In the world of social impact and donor-funded organisations, a board of directors plays a key role to keep development organisations on track. This is the case for international organisations as well as local ones. Boards are expected to provide effective and independent leadership and governance to the organisation but they often fail. For a multitude of reasons. In this post, we will look at the characteristics of four failing boards and what to we can do about it as management advisors and organisation development experts.

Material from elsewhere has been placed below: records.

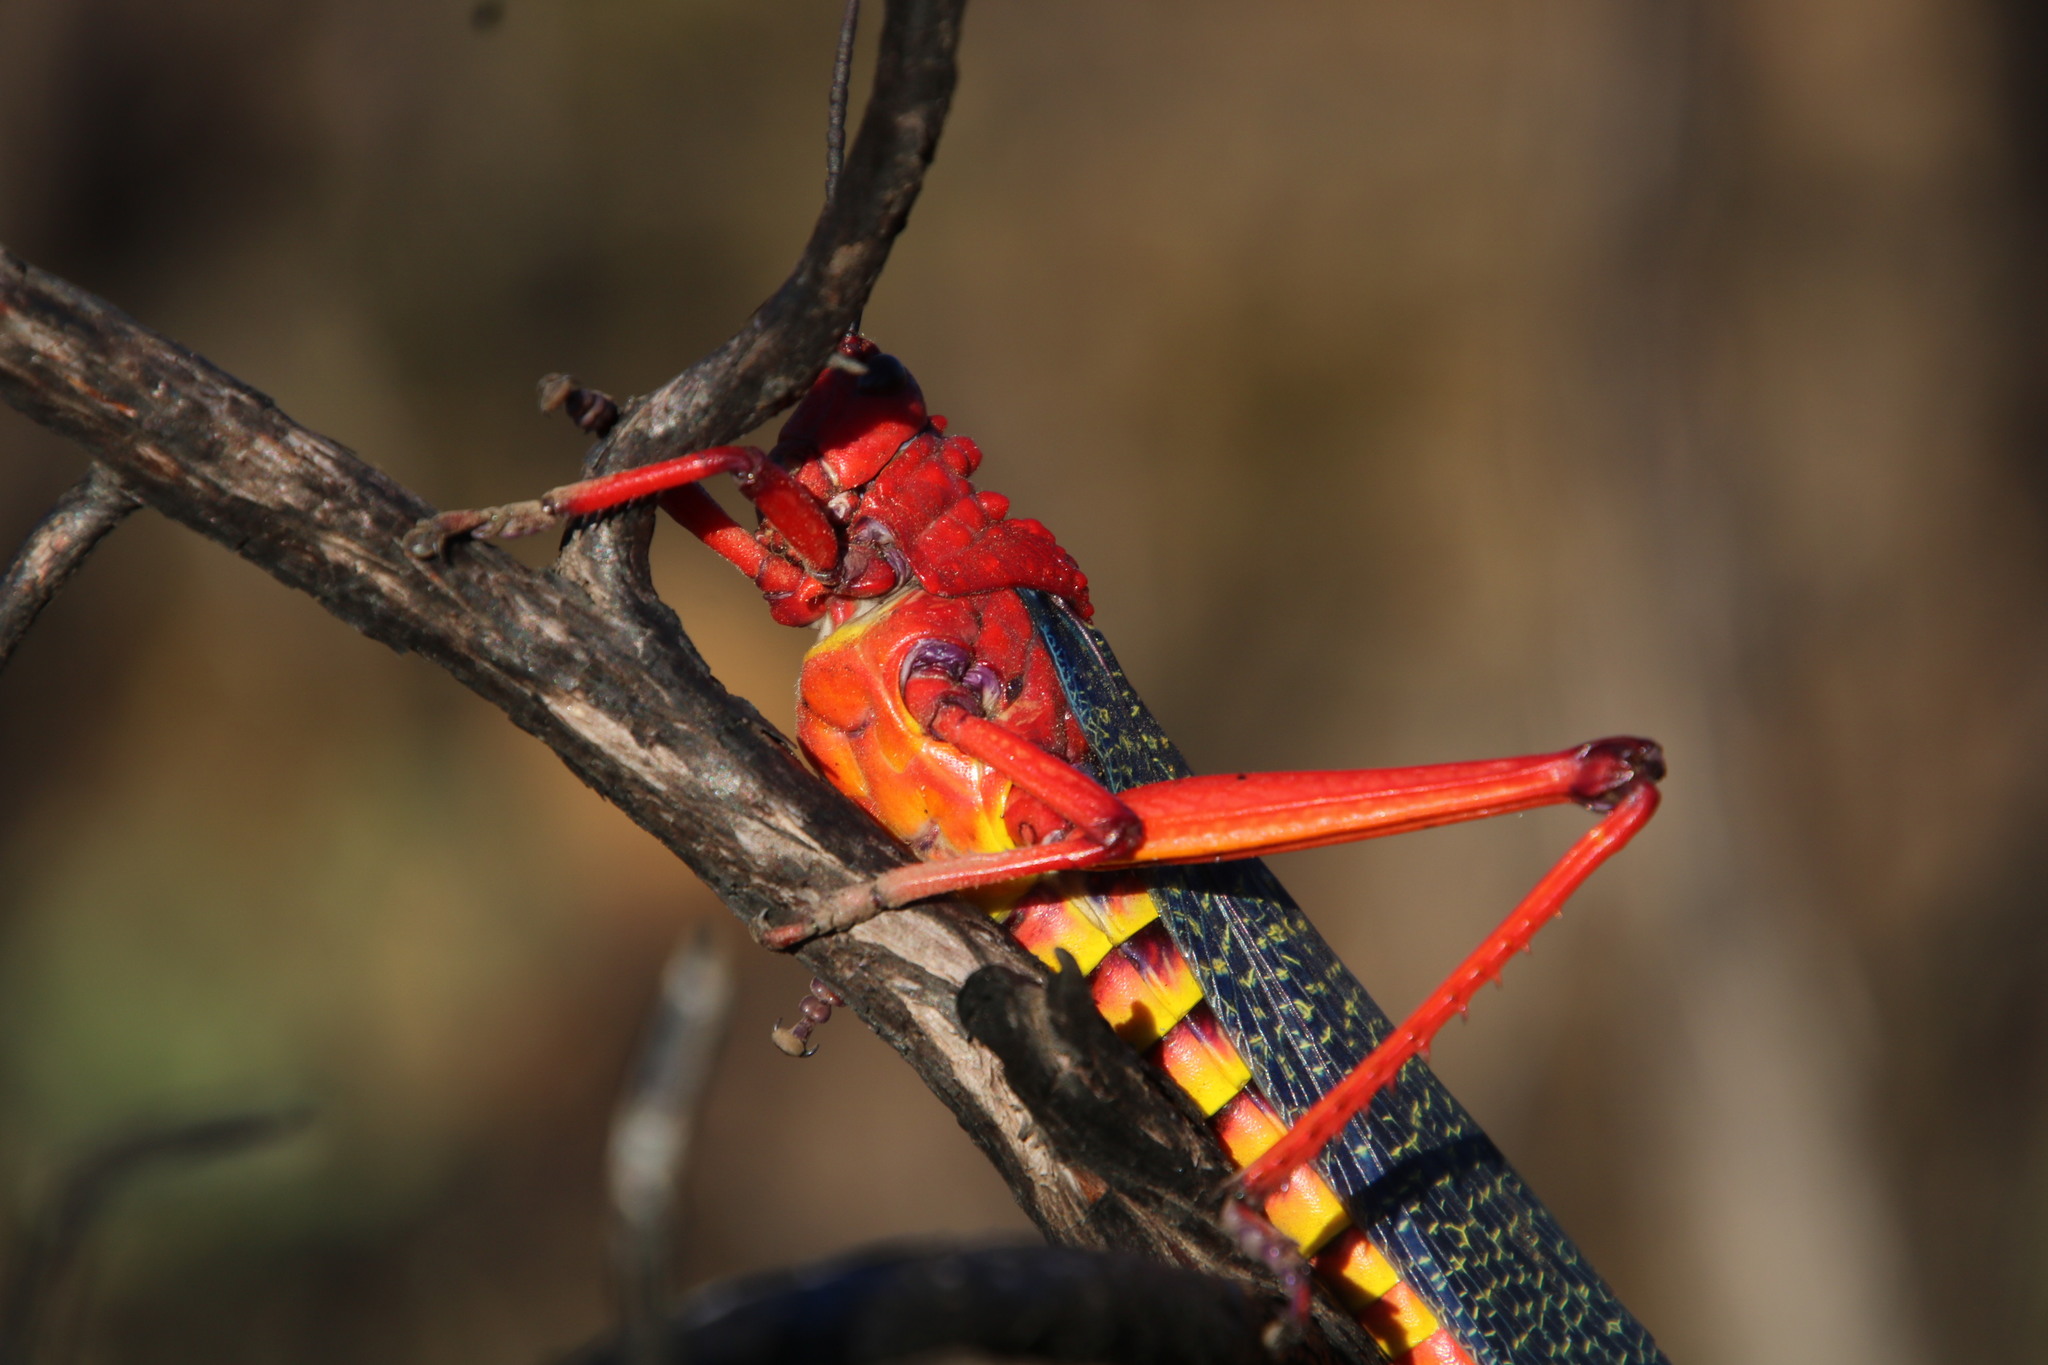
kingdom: Animalia
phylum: Arthropoda
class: Insecta
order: Orthoptera
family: Pyrgomorphidae
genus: Phymateus
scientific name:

A board can have an enormously positive impact on the performance of a development organisation but, let’s face it, they often just serve to boost the cv’s of its members. A well functioning board of directors has the knowledge, drive and time to support and guide an organisation to operate to its fullest capacity. This requires a good understanding of organisational aspects like accountability, efficiency, effectiveness, innovation, compliance with the law but also contextual aspects like stakeholder and client satisfaction, public image and strategic positioning of the organisation. The members of the board are also expected to promote the organisation in their network and to the donors and assist in fundraising. This is a lot to ask from the directors serving on a board but when selecting a competent and motivated board, organisations have a lot to gain.

When assisting international and local development organisations, we can identify four types of boards that should trigger our attention for not being supportive of the organisation and its performance. We call them dysfunctional boards.

  1. The friends and family board: The board is composed of members that are selected among the friends of the organisation or sometimes even direct family members. This provides a real danger to the objectivity of the board. The friends or the family on the board tend to support each other where they should take a critical position about the performance of other board members or the members of the organisation. These boards are characterised by favouritism and biased decision making.
  2. The domain experts board: We often encounter boards that are composed of members that have a background in the same domain or field in which the organisation is active. E.g., development organisations in the health sector having all board members with a background in this sector. These boards risk becoming like horses with blinkers, boards with an overly narrow focus or inability to see the larger picture. This type of board is characterised by their weak innovative capabilities.
  3. The no-time and I am too busy board: Boards with members that have little or no time to support the organisation are very often seen. Members take not enough time to guide the organisation and fail to do their statutory duties. They don’t take the time to read the reports or notes of the organisations and when asked for their help, they indicate that they have to much other important work. Boards of this type provide little support and guidance to an organisation and fail to see when things go wrong.
  4. The disconnected board: Often a result of the three types of boards mentioned above, but can also result from boards that have been in place too long, unchanged. The directors on the board are disconnected from the dynamics of the current organisation and the changes the organisation went through in the time that has passed. Support and guidance are based on an outdated understanding of the organisation and instead of moving the organisation forward, their guidance moves the organisation back again. These boards are characterised by outdated and often destructive guidance.

As management consultants and organisation development experts we need to pay attention to the functioning of a board of directors. A dysfunctional board has a negative impact on the performance of the development organisation and limits the organisation to realise its real potential and to achieve social impact the donors support the organisation for.

The following guidelines can be used to increase the performance of a board of directors in local and international development organisation:

  1. The most important first step is to make a good assessment the performance of a board of directors: how often they meet, the notes of the meetings, and most importantly, how they see their role and contribution to the organisation. McKinsey and Company developed a good tool to support this assessment and to get a clear picture of the quality of the board. It is also key and often forgotten, to make an assessment of the individual members of a board of directors: profile of the members, their relationships, competences and motivation. This may reveal the weak links in the boards in term of their friend/family relationships, competences and engagement.
  2. Boards are often in a position where they untouchable for change. In most cases, there is no mechanism in place to replace or repair dysfunctional boards. Moreover, consultants feel intimidated by the seniority of board members and fail to push for change. However, if the assessment is part of a larger donor supported organisational analysis, the consultant has the ethical obligation to report back to the donor on the functioning of the board and s/he should not be hesitant to name dysfunctional ones. 
  3. Make sure that policies of the board are aiming at improving the quality of the board as a whole and the individual board members instead of protecting the board from change. Prepare a critical assessment of the policies governing the board of directors and make sure regular moments are created where board members are re-elected or replaced. Also, it is recommended to implement a suitable continuous improvement programme as part of the policies.

A well functioning board of directors can guide organisations in the development sector to be more efficient ineffective in in their objectives. It is therefore important to pay attention to the composition and functioning of the board. The critical assessment of a management consultant or organisation development expert is often the first step to maximising the impact of the boards.